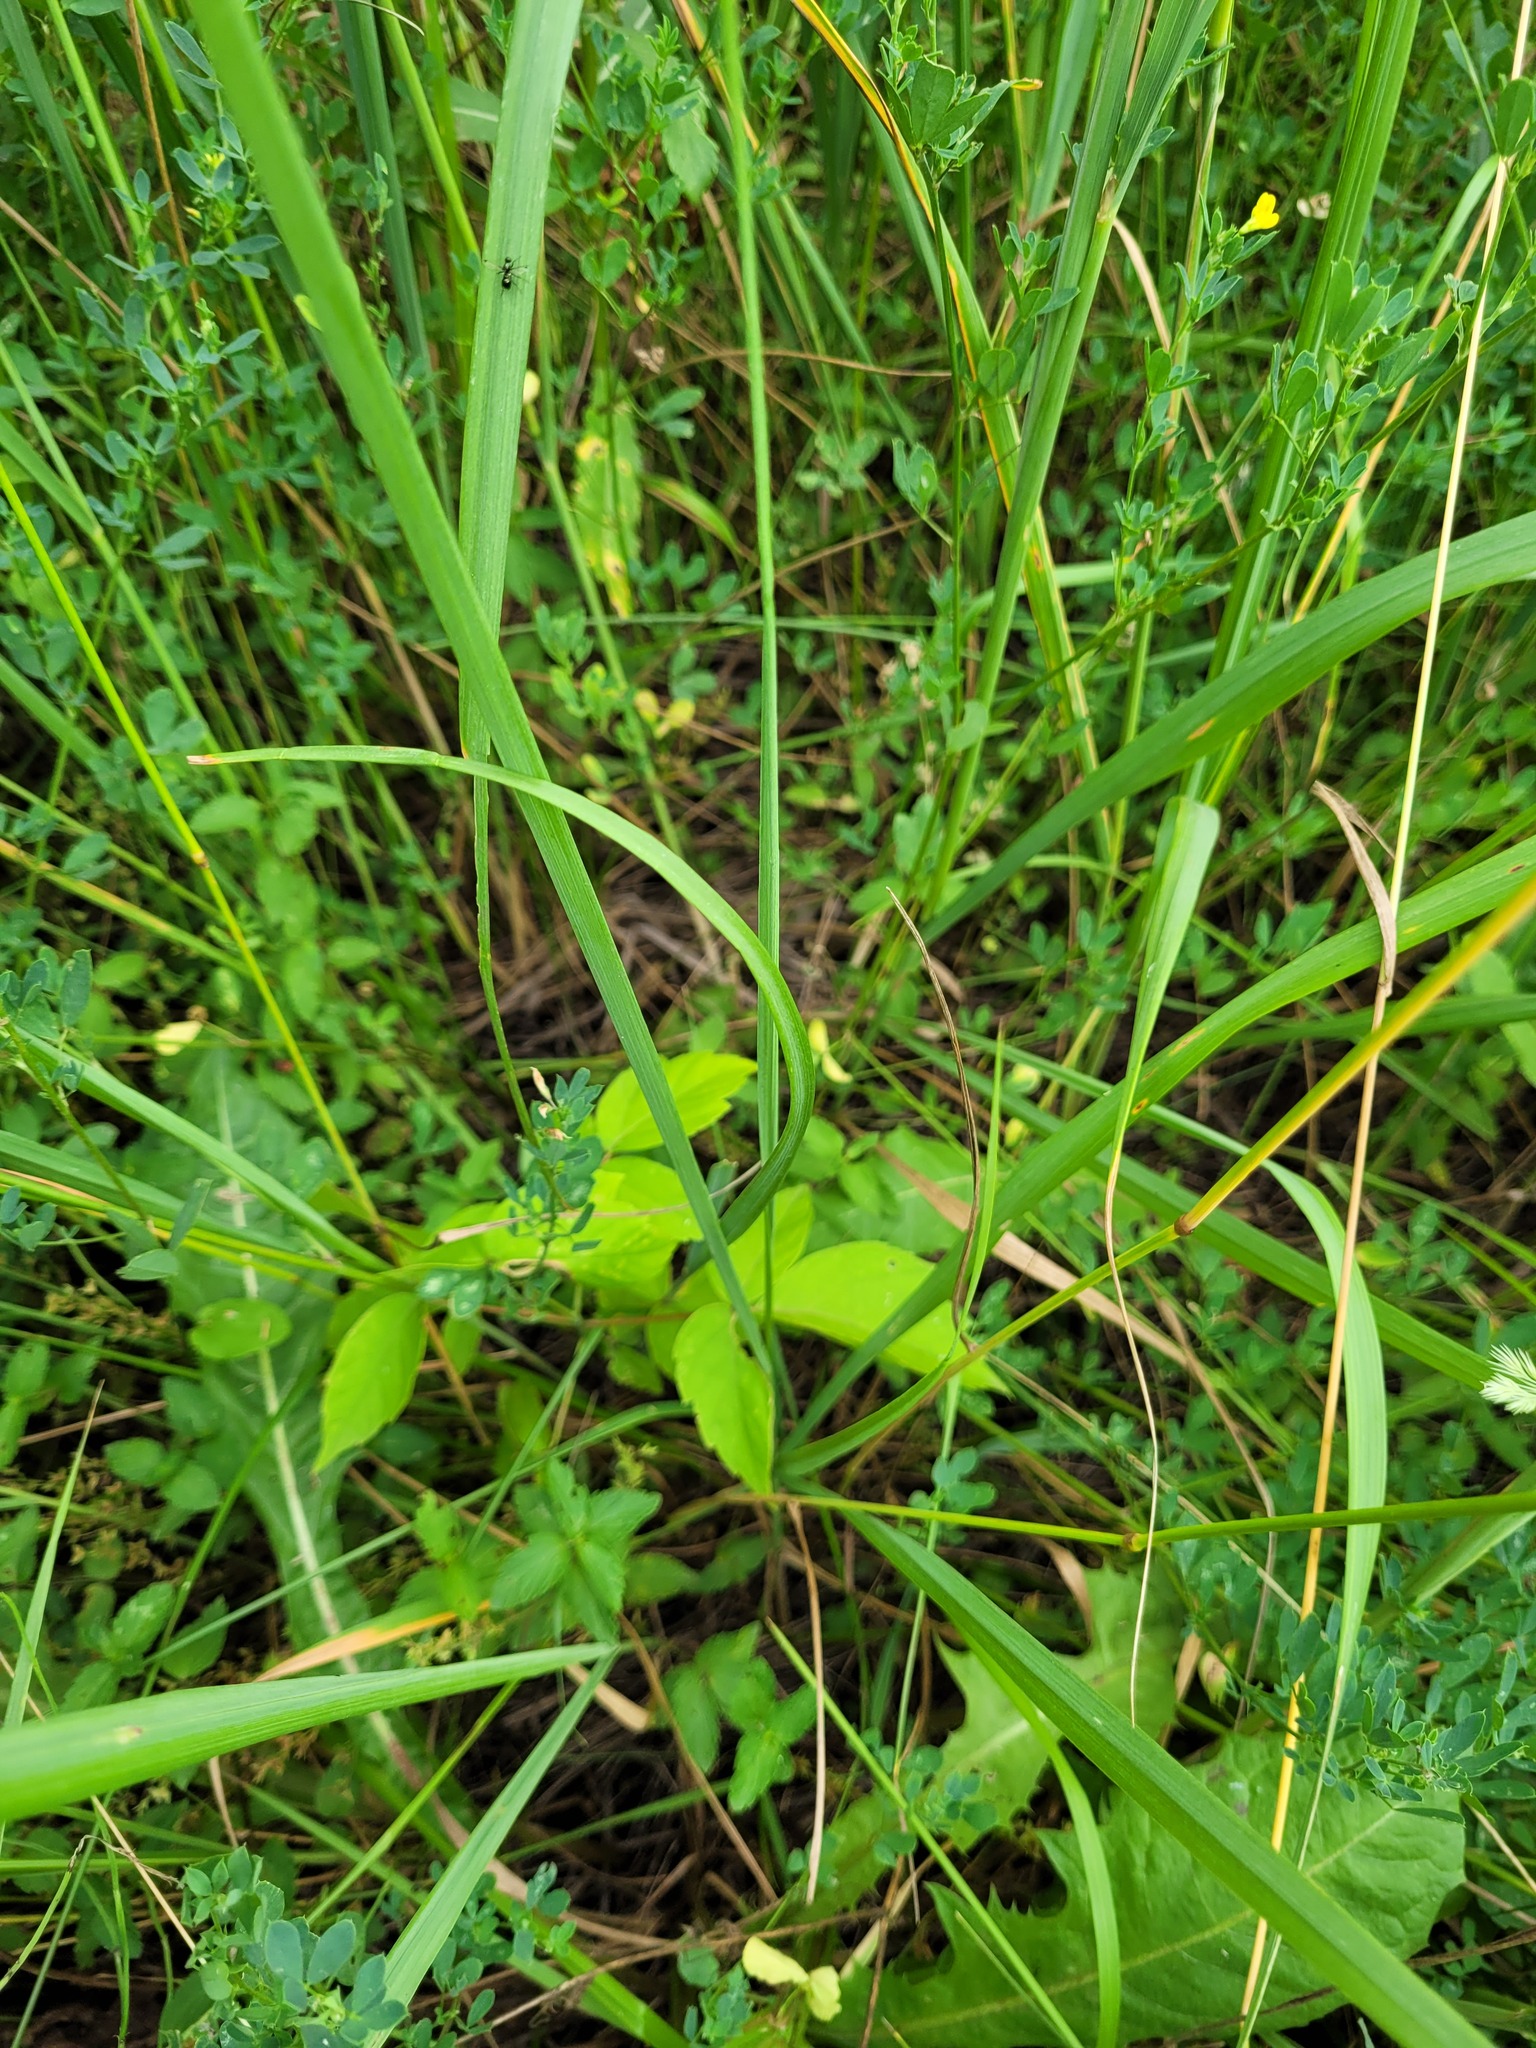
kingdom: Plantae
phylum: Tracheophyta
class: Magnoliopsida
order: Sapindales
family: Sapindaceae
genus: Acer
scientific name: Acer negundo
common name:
* * *
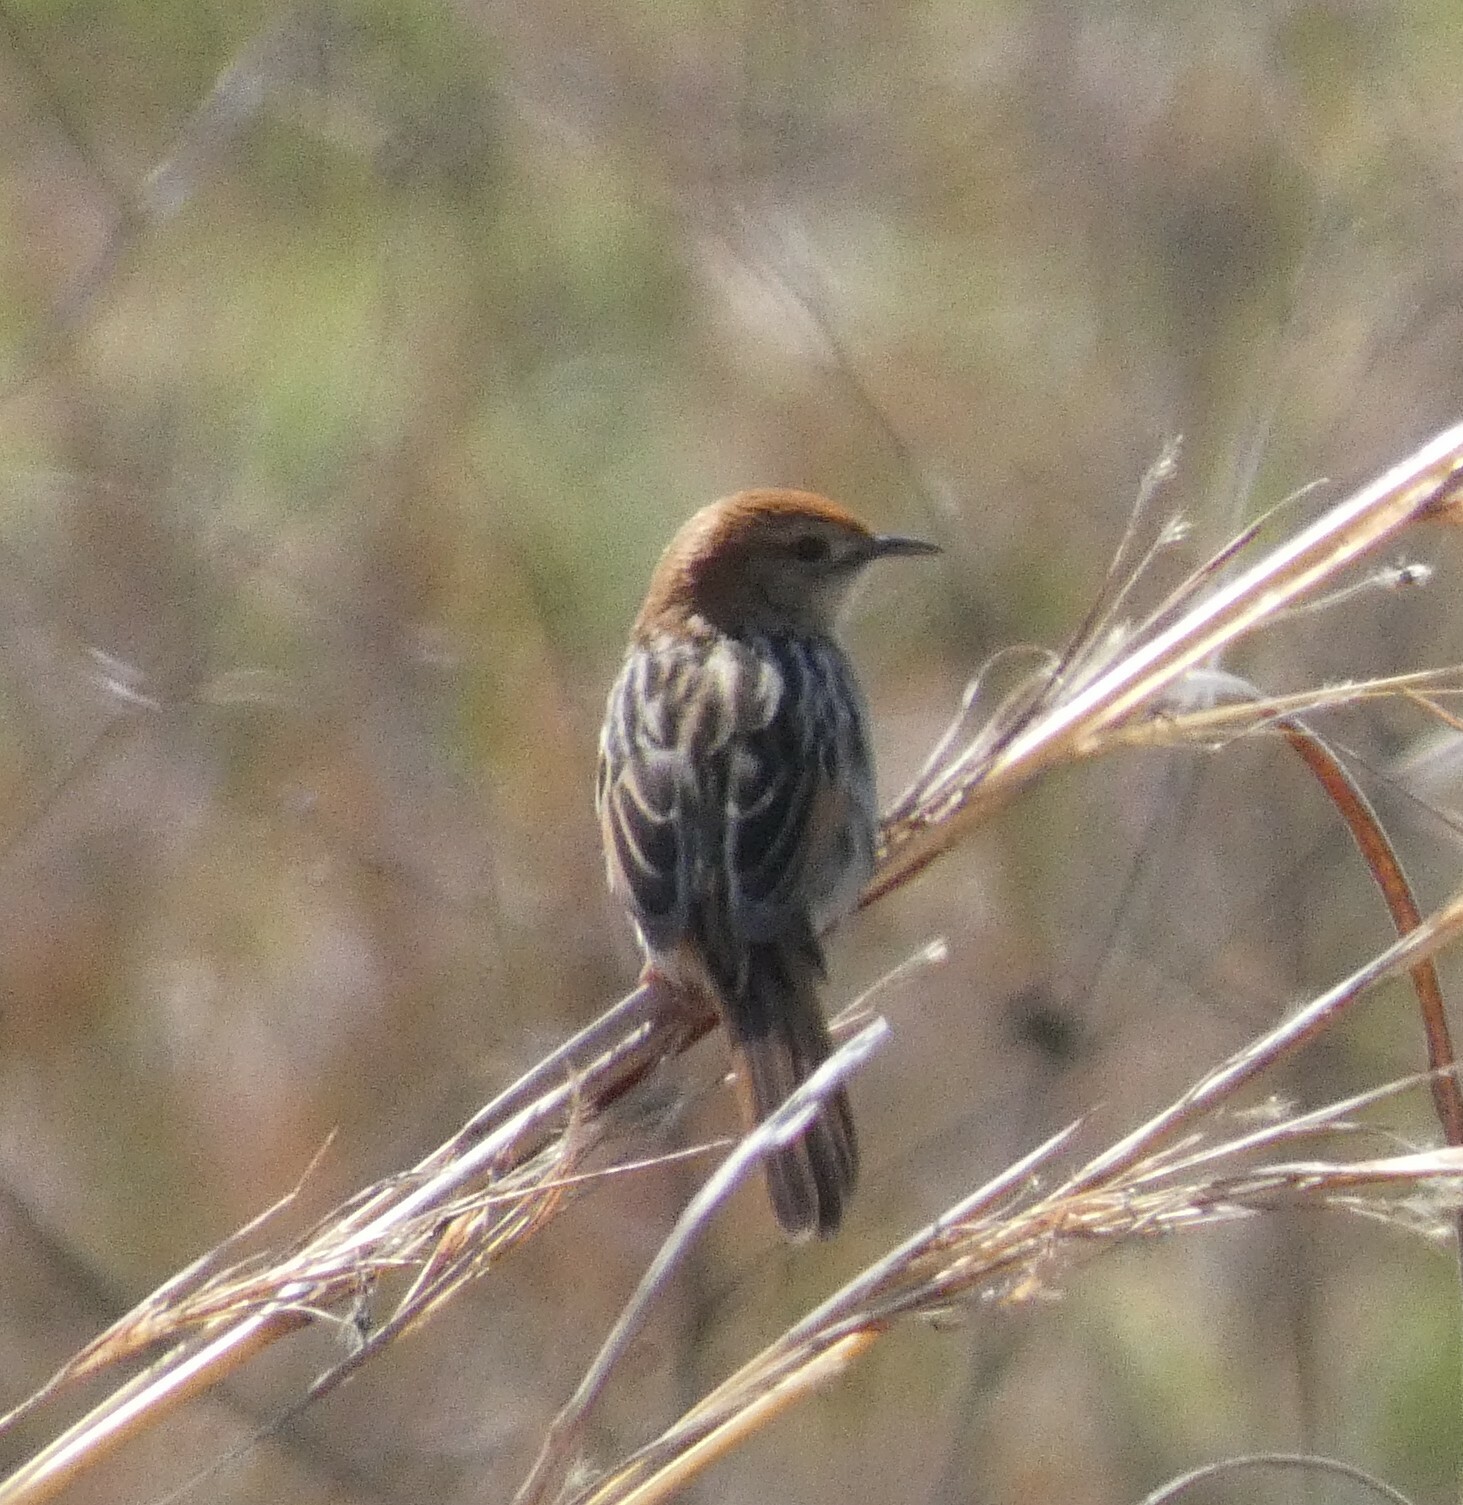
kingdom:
--
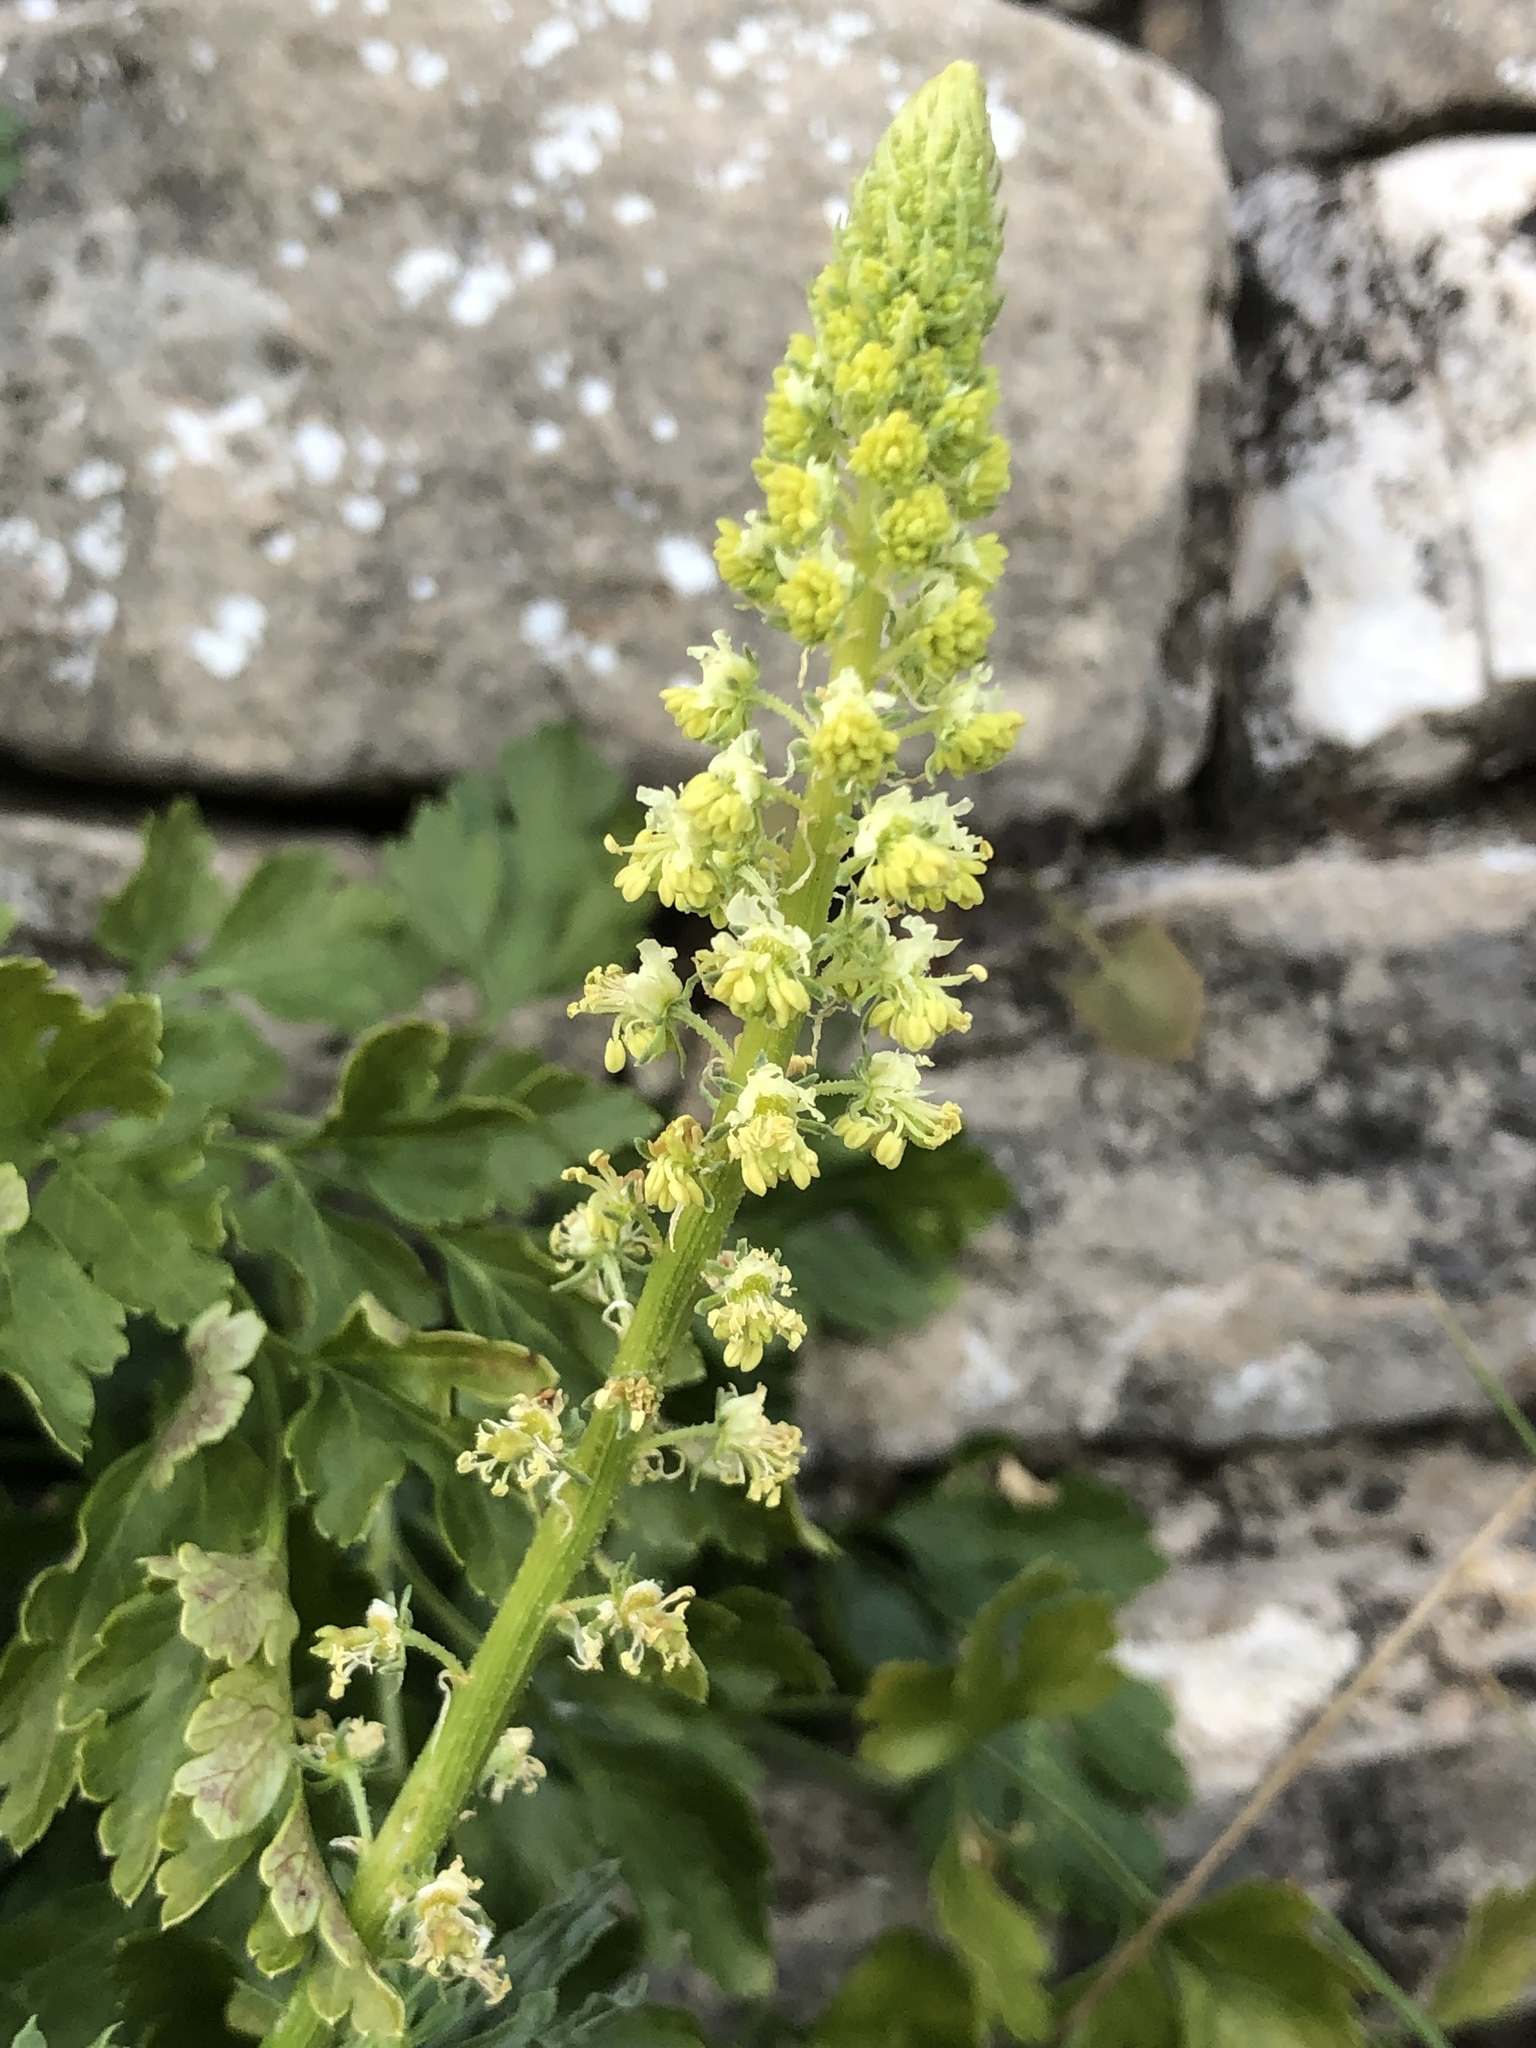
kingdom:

◆ TUGAS YANG DIBERIKAN
Salinlah tanpa perubahan baris-baris materi di atas, mulai dari baris yang memuat "phylum: Tracheophyta" sampai dengan baris yang memuat "scientific name: Acer negundo". Kedua baris tersebut turut disertakan.

◆ HASIL
phylum: Tracheophyta
class: Magnoliopsida
order: Sapindales
family: Sapindaceae
genus: Acer
scientific name: Acer negundo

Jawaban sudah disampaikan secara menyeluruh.